Jombang, Krisnanewstv.co.id— Ketidakjelasan pembangunan fasilitas umum (fasum) dan fasilitas sosial (fasos) di Perumahan Griya Kalijaring Indah, Dusun Kalijaring, Desa Kalikejambon, Kecamatan Tembelang, memicu kemarahan warga. Sejumlah fasilitas yang sejak awal dijanjikan pengembang—mulai dari mushola, Penerangan Jalan Umum (PJU), hingga taman—hingga kini tak kunjung terealisasi, meski hunian sudah lama ditempati.
Informasi yang diperoleh redaksi menyebutkan bahwa Direktur PT Waco Jaya Land adalah Nurul Hakim, yang dikenal dengan sapaan Hakim, beralamat di Perum Firdaus Mansion Blok I-9, Pulosari, Jombang.
Warga Geram: “Janji Tinggal Janji”
Peninjauan lapangan yang dilakukan tim Krisnanewstv tidak menemukan tanda-tanda aktivitas pembangunan fasum maupun fasos. Tidak ada papan proyek, tidak terlihat peralatan, dan tidak tampak adanya rencana kerja yang dijalankan.
“Dari awal kami dijanjikan mushola, PJU, dan taman. Sampai sekarang nihil. Sudah bertahun-tahun kami menunggu, tapi pengembang seperti lepas tangan,” ujar Syamsul Huda, warga setempat, dengan nada kecewa.

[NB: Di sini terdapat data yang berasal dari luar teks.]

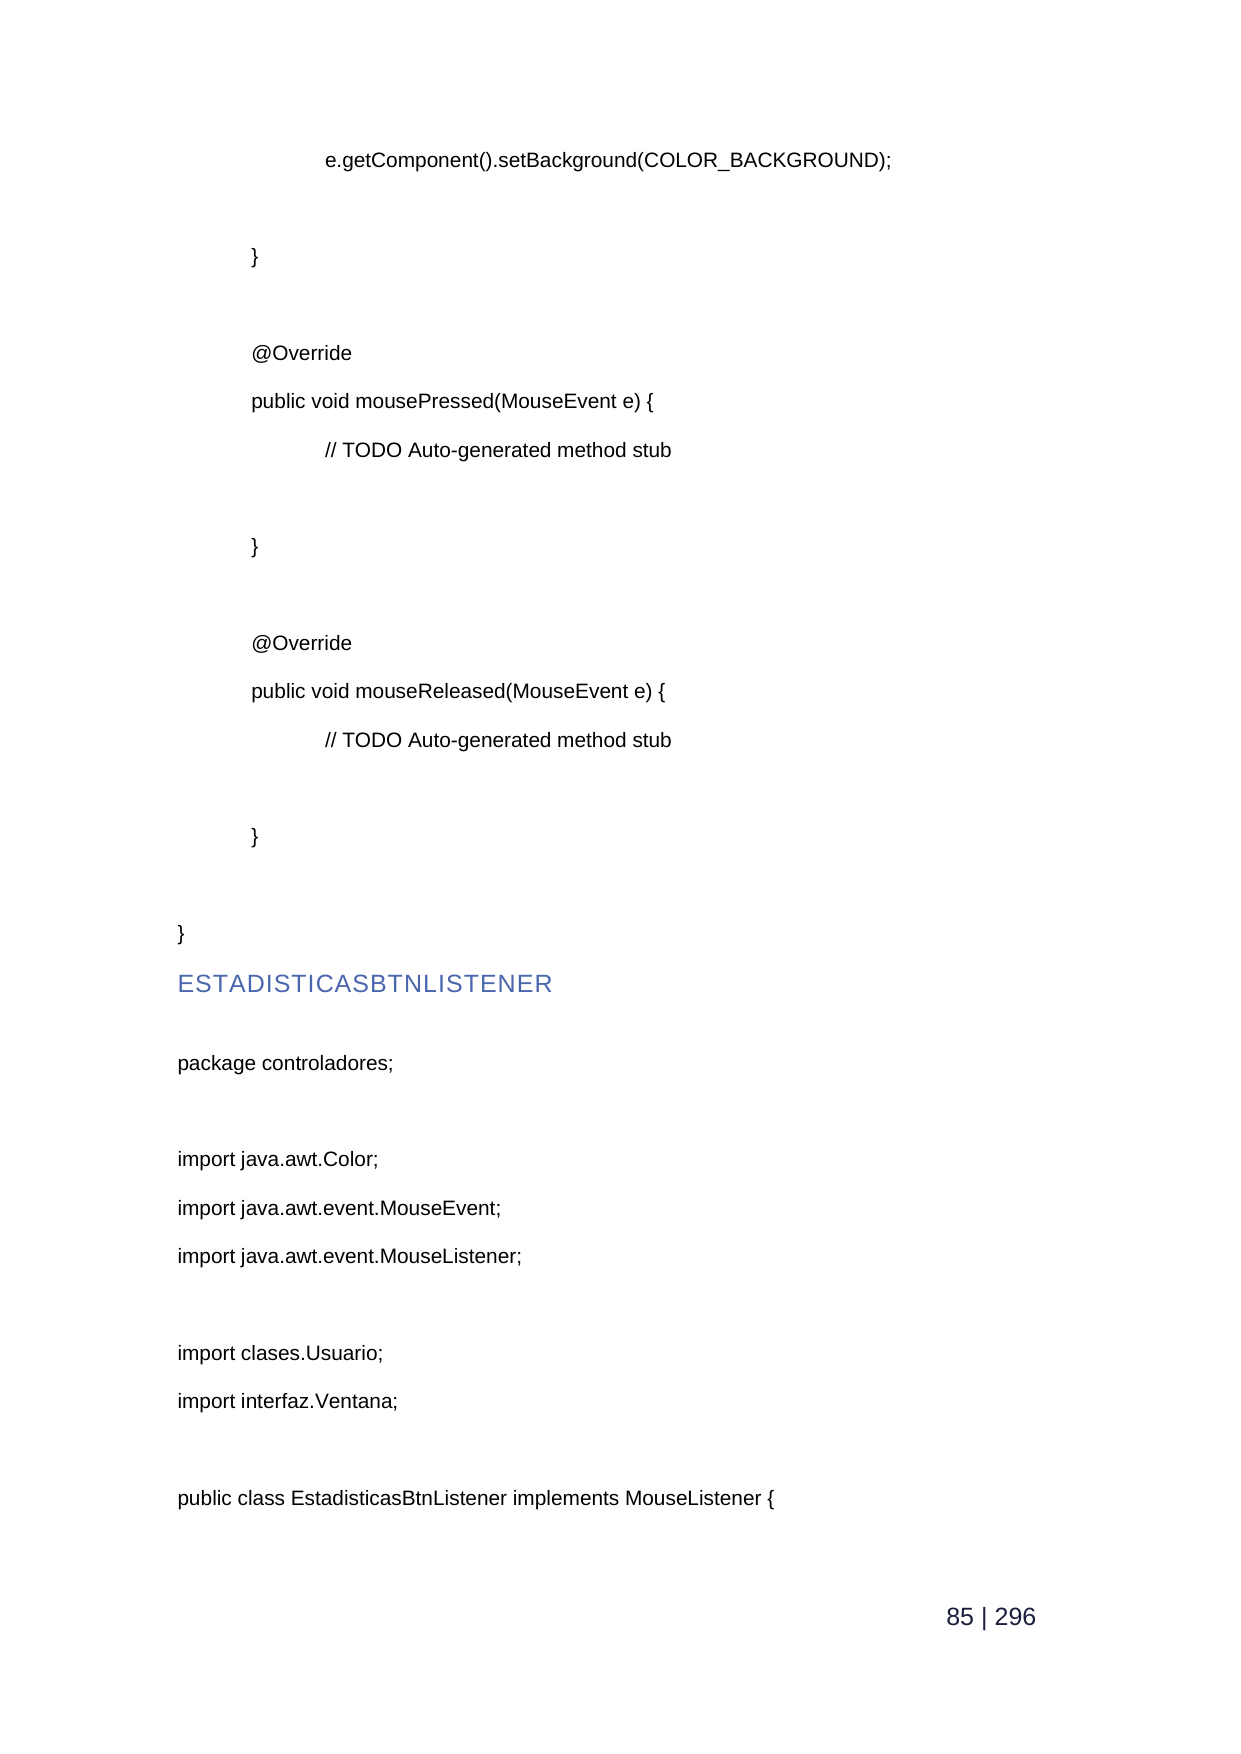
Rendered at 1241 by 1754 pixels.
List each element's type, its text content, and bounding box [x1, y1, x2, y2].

subtitle EstadisticasBtnListener [177, 969, 1063, 998]
text public void mouseReleased(MouseEvent e) { [177, 679, 1063, 703]
text public void mousePressed(MouseEvent e) { [177, 389, 1063, 413]
text e.getComponent().setBackground(COLOR_BACKGROUND); [177, 148, 1063, 172]
text public class EstadisticasBtnListener implements MouseListener { [177, 1486, 1063, 1509]
text import java.awt.event.MouseEvent; [177, 1196, 1063, 1219]
text import clases.Usuario; [177, 1341, 1063, 1364]
text import interfaz.Ventana; [177, 1389, 1063, 1413]
text } [177, 244, 1063, 268]
text package controladores; [177, 1051, 1063, 1074]
text @Override [177, 631, 1063, 655]
text @Override [177, 341, 1063, 365]
text } [177, 534, 1063, 558]
text // TODO Auto-generated method stub [177, 438, 1063, 462]
text } [177, 824, 1063, 848]
text import java.awt.Color; [177, 1147, 1063, 1171]
text import java.awt.event.MouseListener; [177, 1244, 1063, 1268]
text } [177, 921, 1063, 945]
text // TODO Auto-generated method stub [177, 728, 1063, 752]
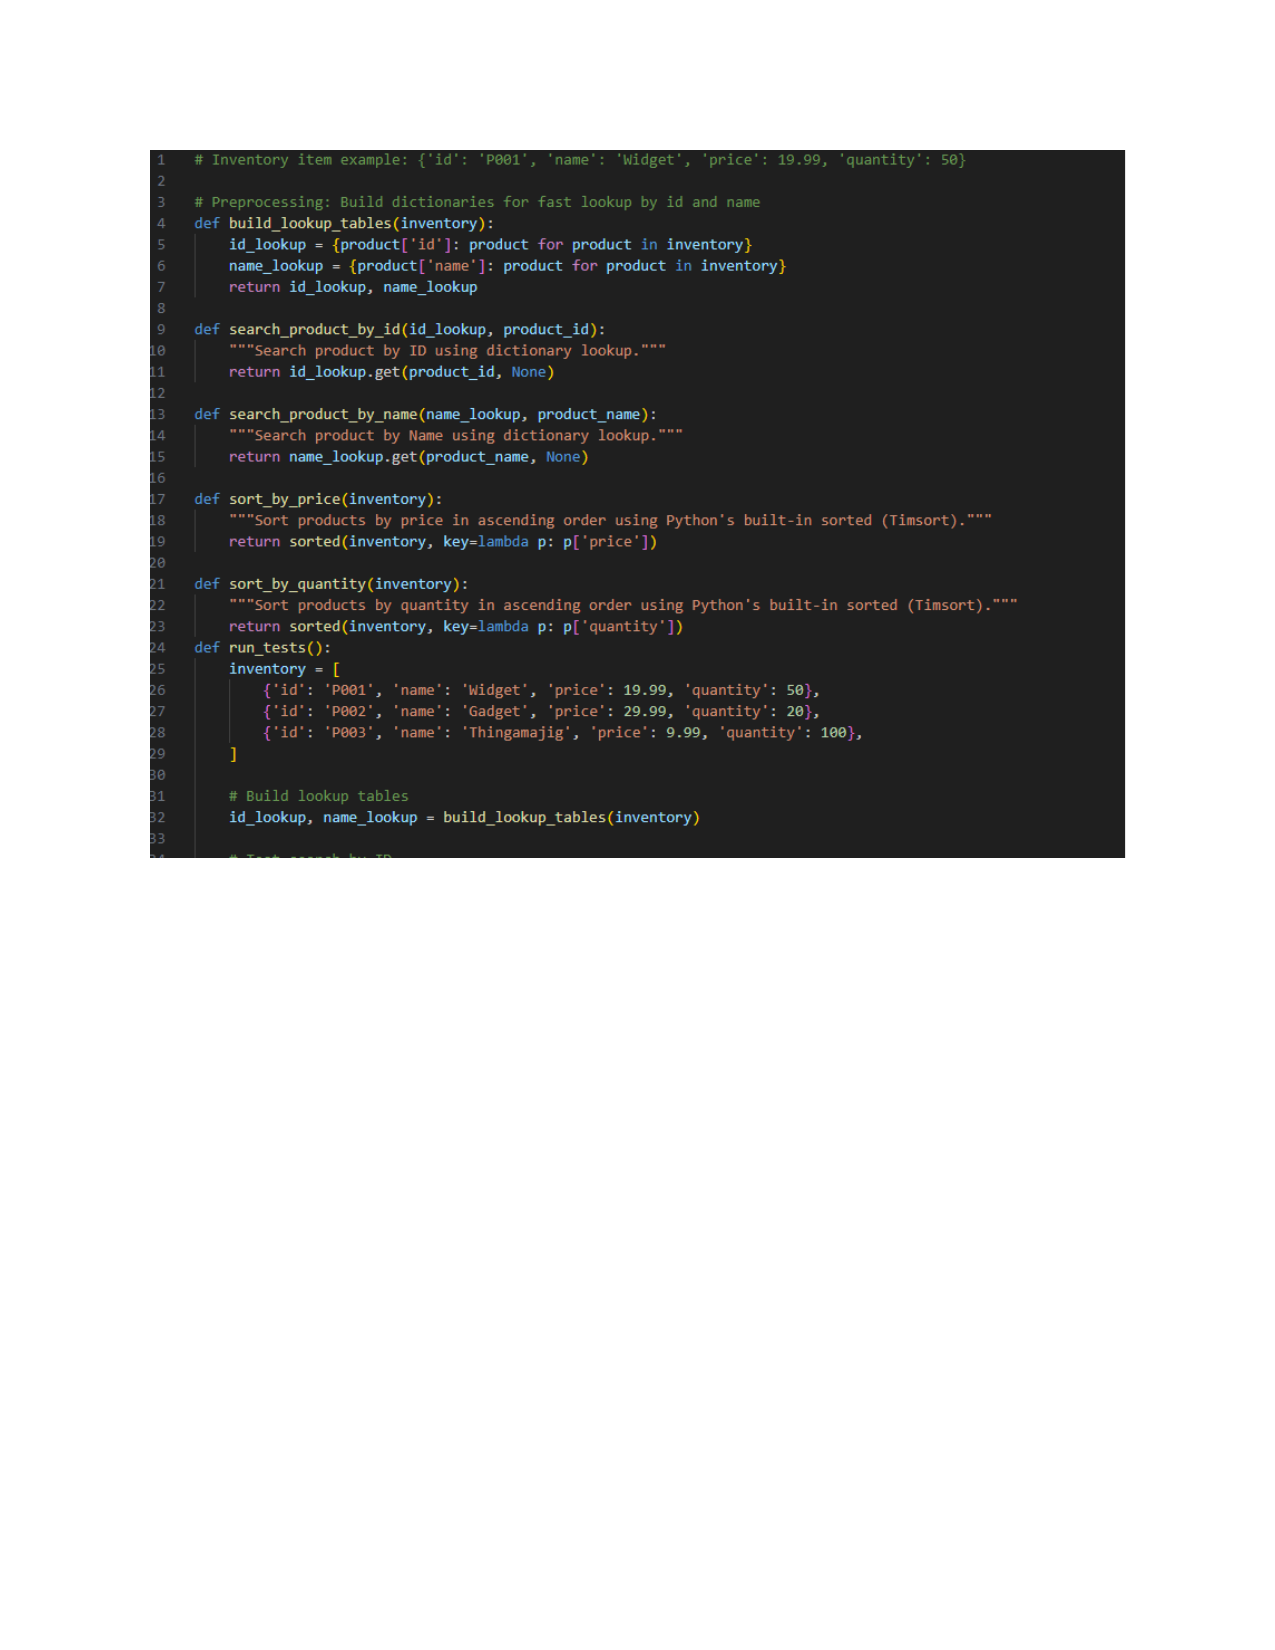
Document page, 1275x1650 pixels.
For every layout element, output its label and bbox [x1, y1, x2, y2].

picture [150, 150, 1125, 858]
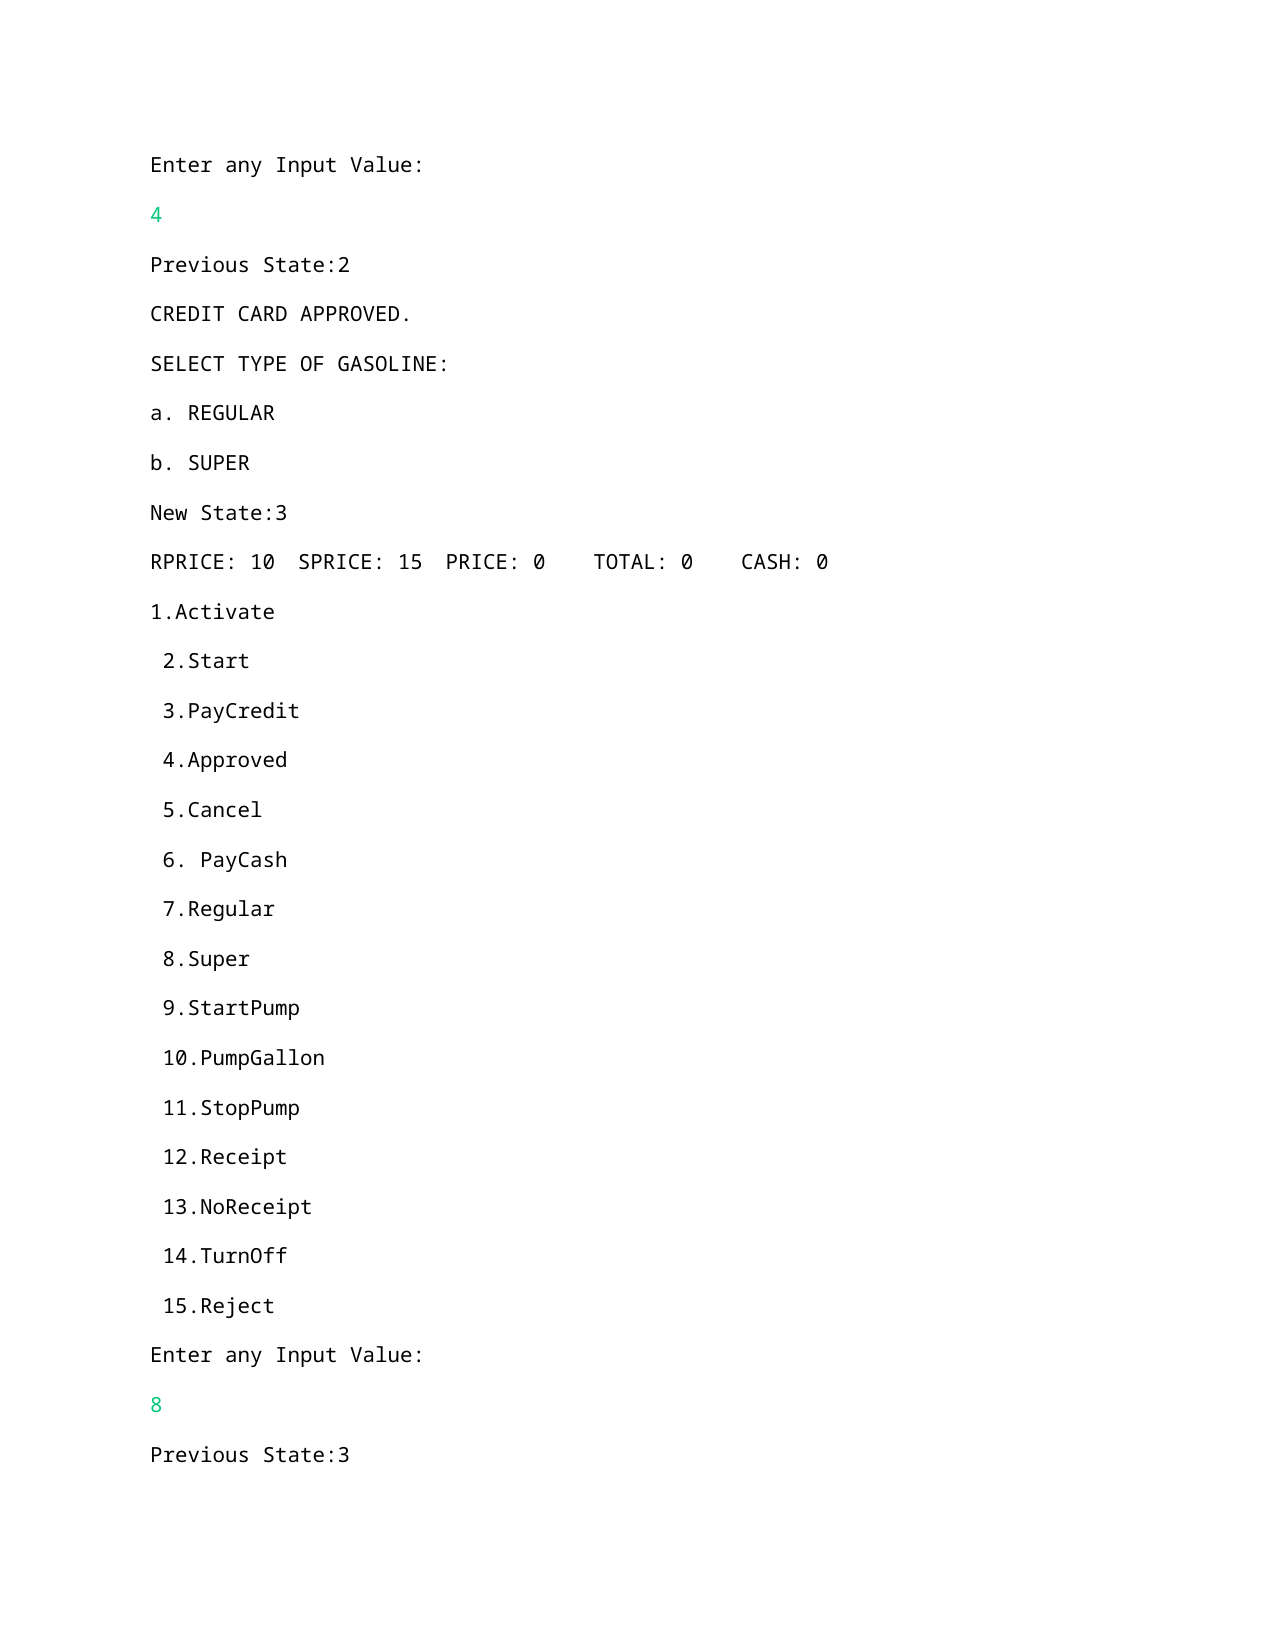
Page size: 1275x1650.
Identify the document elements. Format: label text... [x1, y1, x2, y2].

Pada malam hari, kondisi beberapa blok perumahan tampak gelap gulita. Minimnya penerangan jalan menimbulkan kekhawatiran terkait keamanan lingkungan, terutama bagi warga yang pulang malam, anak-anak, serta warga lanjut usia.
Indikasi Pengabaian Kewajiban Pengembang
Dalam regulasi perumahan, penyediaan fasum dan fasos merupakan kewajiban pokok pengembang kepada konsumen. Ketiadaan fasilitas tersebut menguatkan dugaan bahwa PT Waco Jaya Land tidak memenuhi kewajibannya sebagaimana diatur undang-undang.
Hingga berita ini disusun, redaksi tidak menemukan adanya:
Progres fisik pembangunan,
Pengumuman rencana kerja,
Komunikasi terbuka dari pengembang kepada warga.
Kondisi ini memunculkan pertanyaan besar terkait komitmen serta kepatuhan hukum pihak pengembang.
Pengawasan Pemerintah Dinilai Lemah
Tidak hanya pengembang, warga juga menyoroti lemahnya pengawasan dari pemerintah desa hingga pemerintah kabupaten. Keluhan disebut telah disampaikan berulang kali, namun tidak berbuah langkah konkret.
Padahal, pemerintah memiliki kewenangan melakukan:
Pembinaan,
Pengawasan,
Penindakan terhadap developer yang tidak patuh.
Sampai saat ini belum tampak adanya tindakan tegas maupun mediasi resmi yang memberikan kepastian bagi warga.
Regulasi yang Berpotensi Dilanggar Pengembang
Sejumlah aturan yang mengatur kewajiban penyediaan fasum–fasos antara lain:
- UU No. 1 Tahun 2011 tentang Perumahan dan Kawasan Permukiman (Pasal 42).
- Permen PUPR No. 11/PRT/M/2019 terkait penyediaan fasum seperti PJU, RTH, dan fasilitas ibadah.
- UU No. 8 Tahun 1999 tentang Perlindungan Konsumen — janji yang tidak dipenuhi dapat dikategorikan sebagai pelanggaran hak konsumen.
- Perda Kabupaten Jombang tentang Penyelenggaraan Permukiman.
Jika dugaan pengabaian ini benar, maka PT Waco Jaya Land berpotensi melanggar sejumlah ketentuan tersebut.
Menunggu Penjelasan Pengembang dan Tindakan Pemkab
Hingga artikel ini diterbitkan, redaksi masih berupaya menghubungi PT Waco Jaya Land untuk meminta klarifikasi resmi. Redaksi juga mengajukan permintaan konfirmasi kepada Dinas Perumahan dan Permukiman Kabupaten Jombang, guna mengetahui sejauh mana pengawasan telah dilakukan dan apakah ada langkah penegakan yang direncanakan.